The Plausibility Trap
AI is trained to produce plausible text. Plausibility and accuracy are related but not identical. A response can be entirely plausible — using the right vocabulary, following the right structure, citing the right type of sources — while containing claims that are factually false.
The plausibility trap: you evaluate AI output by asking "does this seem reasonable?" instead of "is this true?" The first question is answerable by reading. The second requires verification.
Expert AI users shift their default question from "does this seem right?" to "what would need to be true for this to be wrong?" This inversion surfaces specific claims to verify rather than general impressions to confirm.
The Five Verification Triggers
You don't need to verify everything. You need to verify outputs that trigger any of these:
- Specific numbers: Any statistic, percentage, or quantitative claim. These are hallucination-prone.
- Citations and references: Always check that cited sources exist and say what AI claims they say.
- Claims about specific individuals or organizations: AI frequently confabulates details about real entities.
- Confident statements in your domain of expertise that contradict your knowledge: Trust your expertise when AI contradicts it — you're probably right.
- Anything that would be embarrassing if wrong: Apply proportional scrutiny to consequential outputs.

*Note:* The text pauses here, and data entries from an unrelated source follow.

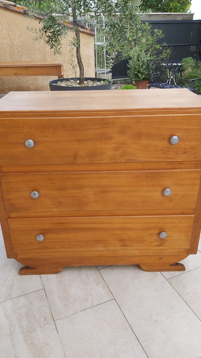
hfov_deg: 40.2
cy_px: 176
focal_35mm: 29
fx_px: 275
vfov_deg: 66.1
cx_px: 98
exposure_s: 1/263
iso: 64
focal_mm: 3.92
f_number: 1.7
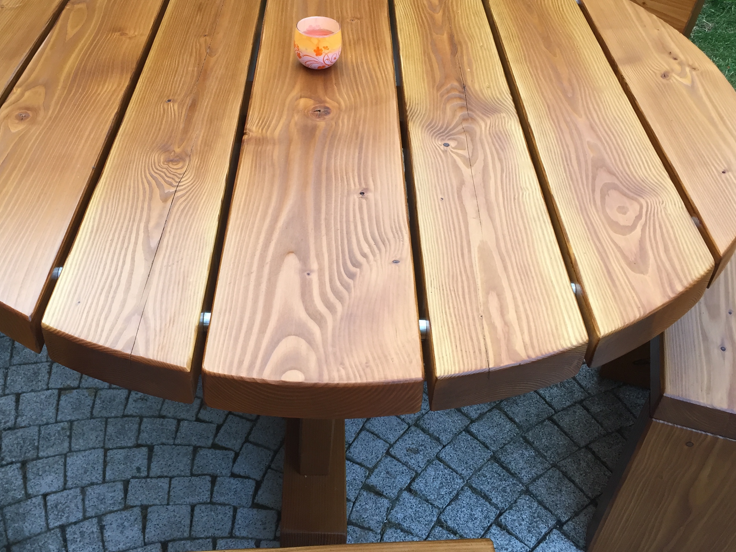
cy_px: 223
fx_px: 787
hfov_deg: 50.0
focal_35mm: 37
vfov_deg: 38.5
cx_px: 325
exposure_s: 1/40
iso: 32
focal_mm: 4.15
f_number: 2.2
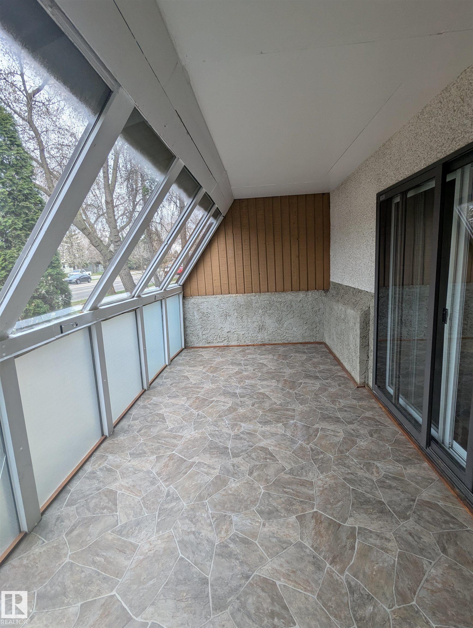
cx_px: 236
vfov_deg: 94.4
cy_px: 314
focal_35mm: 16
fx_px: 291
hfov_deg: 78.2
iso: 52
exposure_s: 1/85
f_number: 2.2
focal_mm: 2.35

Productive Pushback Techniques
Critical thinking with AI isn't just verification — it's active dialogue. When an AI response seems incomplete or incorrect, productive pushback gets better outputs:
"That doesn't match what I know about [X]. Can you explain your reasoning?" — Forces the model to expose its chain of reasoning, which often reveals where it went wrong or why there's apparent disagreement.
"What would need to be true for the opposite position to be correct?" — Forces a more balanced analysis and often surfaces important caveats the first response omitted.
"What's the strongest evidence against your recommendation?" — Steelmanning the alternative reveals whether the AI actually analyzed the question or just generated the most statistically common answer.
"You said [claim]. What's your source, and how confident are you in this?" — Explicit confidence calibration. AI often reduces its certainty when directly asked, revealing where uncertainty was hidden in confident-sounding prose.
The Expert Standard
The best critical evaluation framework: would a genuine expert in this domain find this useful, or would they find it superficially plausible but missing important nuance?
If you're not that expert, find one. The most valuable thing you can do with an important AI-generated analysis is ask someone with deep domain expertise to read it critically. What do they agree with? What do they see as wrong or oversimplified?